● **EXERCISE TASK**
Copy out the part of the dog show thread that opens with the words "He was just" and closes with "in the least!", replacing "chaos" with "commotion".

● **TEXT EXCERPT**
# Dog Show pics :)



## Harley_chik (Nov 7, 2008)

Great pic! I enjoyed the video too, thanks for posting!


----------



## WonderPup (Oct 26, 2008)

ooooh, what a pretty brown one  Looks like fun


----------



## Flake (Oct 18, 2009)

I love that last photo


----------



## *heather* (Jul 30, 2009)

Flake said:


> I love that last photo


He was just sleeping there in the middle of all the chaos!! Wiped out after a hard days work!!! You can tell he's so used to the show scene it doesn't phase him in the least!


----------



## Cdnjennga (Jul 30, 2009)

Fantastic photos! Did any of the minis entered show?


----------



## amerique2 (Jun 21, 2009)

Great job with the video and still shots! Wonder where all the white and silver poodles were. Don't you love going to shows? So much fun and activity.


----------



## *heather* (Jul 30, 2009)

Cdnjennga said:


> Fantastic photos! Did any of the minis entered show?

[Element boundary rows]
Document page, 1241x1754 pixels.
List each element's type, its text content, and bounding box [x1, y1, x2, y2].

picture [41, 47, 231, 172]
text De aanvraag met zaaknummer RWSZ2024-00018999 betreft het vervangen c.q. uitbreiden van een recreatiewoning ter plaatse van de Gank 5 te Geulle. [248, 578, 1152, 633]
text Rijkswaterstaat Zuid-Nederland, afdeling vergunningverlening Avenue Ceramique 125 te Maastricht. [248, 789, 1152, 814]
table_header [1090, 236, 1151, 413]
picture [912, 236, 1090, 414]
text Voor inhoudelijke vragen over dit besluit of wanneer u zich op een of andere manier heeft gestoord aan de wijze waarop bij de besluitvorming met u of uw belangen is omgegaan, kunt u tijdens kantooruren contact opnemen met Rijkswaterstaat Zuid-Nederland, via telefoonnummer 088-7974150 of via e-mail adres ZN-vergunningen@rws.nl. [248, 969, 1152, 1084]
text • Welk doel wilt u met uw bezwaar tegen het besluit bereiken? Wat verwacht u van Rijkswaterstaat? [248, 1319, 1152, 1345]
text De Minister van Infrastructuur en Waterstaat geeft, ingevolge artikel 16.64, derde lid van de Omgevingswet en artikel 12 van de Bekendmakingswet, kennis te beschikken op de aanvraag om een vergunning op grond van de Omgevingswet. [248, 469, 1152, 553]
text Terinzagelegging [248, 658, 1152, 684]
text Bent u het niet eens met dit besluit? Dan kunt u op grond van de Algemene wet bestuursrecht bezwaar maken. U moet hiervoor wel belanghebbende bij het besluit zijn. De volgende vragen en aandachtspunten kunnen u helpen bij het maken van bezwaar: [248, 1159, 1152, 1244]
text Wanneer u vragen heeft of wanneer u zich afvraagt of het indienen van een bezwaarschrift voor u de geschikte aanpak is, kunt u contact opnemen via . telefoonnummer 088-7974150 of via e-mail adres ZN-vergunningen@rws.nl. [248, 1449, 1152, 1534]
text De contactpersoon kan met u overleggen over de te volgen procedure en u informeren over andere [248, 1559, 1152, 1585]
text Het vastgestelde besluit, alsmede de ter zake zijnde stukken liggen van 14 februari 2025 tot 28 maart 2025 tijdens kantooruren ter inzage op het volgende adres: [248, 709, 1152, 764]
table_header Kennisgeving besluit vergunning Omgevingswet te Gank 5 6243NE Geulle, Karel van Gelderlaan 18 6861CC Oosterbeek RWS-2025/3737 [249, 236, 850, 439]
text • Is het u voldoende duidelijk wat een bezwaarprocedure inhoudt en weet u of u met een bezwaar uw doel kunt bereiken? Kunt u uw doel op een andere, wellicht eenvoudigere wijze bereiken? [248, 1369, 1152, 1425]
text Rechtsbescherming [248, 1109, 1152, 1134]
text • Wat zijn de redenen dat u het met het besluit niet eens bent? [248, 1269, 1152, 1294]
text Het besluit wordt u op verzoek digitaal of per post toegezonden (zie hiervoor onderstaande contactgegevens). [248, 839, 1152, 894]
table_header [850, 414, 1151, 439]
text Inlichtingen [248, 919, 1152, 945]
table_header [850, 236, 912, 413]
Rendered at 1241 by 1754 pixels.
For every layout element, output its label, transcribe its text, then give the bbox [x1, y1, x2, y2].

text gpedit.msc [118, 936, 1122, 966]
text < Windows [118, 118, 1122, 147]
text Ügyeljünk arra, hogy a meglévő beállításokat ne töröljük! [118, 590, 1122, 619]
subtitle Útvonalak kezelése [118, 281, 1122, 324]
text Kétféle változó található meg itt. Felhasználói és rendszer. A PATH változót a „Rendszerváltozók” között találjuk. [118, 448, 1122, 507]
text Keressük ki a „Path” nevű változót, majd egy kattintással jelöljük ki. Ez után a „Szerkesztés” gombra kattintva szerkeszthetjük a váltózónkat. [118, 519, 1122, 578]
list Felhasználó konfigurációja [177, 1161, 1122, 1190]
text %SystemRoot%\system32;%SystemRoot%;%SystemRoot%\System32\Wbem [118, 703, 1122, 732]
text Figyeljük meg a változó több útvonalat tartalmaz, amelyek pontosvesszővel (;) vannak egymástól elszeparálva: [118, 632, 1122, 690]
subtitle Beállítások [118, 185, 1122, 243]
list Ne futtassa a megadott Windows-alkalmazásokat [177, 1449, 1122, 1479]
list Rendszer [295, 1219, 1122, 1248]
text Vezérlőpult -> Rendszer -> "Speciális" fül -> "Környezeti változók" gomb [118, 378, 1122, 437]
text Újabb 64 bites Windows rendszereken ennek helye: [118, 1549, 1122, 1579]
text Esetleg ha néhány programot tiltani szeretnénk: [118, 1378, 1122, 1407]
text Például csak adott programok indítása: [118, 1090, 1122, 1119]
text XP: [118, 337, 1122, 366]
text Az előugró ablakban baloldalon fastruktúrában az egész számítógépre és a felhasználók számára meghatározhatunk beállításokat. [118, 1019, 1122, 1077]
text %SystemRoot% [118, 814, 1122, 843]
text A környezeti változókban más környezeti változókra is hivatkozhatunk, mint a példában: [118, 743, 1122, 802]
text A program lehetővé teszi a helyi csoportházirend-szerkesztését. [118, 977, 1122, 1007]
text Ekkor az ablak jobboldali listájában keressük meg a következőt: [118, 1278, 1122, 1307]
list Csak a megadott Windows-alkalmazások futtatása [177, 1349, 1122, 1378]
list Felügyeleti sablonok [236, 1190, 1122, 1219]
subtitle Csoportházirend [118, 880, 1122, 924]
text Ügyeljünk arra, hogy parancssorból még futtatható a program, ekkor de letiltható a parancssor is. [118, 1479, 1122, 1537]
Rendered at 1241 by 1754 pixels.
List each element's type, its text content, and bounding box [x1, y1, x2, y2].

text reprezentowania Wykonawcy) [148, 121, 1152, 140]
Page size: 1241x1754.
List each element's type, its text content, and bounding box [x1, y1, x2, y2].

● **ANSWER TO THE EXERCISE**
He was just sleeping there in the middle of all the commotion!! Wiped out after a hard days work!!! You can tell he's so used to the show scene it doesn't phase him in the least!